_TASK INSTRUCTIONS_
Gather up every line from the entries below that uses the word "depth".

_TASK DATA_
==================================================

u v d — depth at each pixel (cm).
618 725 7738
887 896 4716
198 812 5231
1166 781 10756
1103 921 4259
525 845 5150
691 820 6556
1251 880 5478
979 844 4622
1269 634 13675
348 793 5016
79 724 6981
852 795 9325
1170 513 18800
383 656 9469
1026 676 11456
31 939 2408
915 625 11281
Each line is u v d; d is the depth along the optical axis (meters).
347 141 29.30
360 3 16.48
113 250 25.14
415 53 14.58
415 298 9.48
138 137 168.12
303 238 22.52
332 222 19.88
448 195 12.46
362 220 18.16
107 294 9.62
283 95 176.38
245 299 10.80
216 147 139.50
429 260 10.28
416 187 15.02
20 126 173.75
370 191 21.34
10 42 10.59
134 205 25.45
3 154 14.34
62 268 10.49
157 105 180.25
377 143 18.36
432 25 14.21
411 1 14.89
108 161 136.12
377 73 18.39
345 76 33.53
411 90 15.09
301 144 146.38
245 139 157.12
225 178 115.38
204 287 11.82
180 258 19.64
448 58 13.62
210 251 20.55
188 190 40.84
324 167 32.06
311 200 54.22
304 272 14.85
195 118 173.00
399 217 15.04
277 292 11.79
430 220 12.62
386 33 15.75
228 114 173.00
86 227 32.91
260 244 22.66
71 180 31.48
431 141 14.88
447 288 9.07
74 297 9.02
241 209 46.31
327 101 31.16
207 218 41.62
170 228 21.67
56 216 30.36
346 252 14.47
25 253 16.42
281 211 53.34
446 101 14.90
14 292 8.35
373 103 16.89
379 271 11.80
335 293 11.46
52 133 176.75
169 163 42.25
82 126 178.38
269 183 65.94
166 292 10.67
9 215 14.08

==================================================

_RESPONSE FOR THIS EXERCISE_
u v d — depth at each pixel (cm).
Each line is u v d; d is the depth along the optical axis (meters).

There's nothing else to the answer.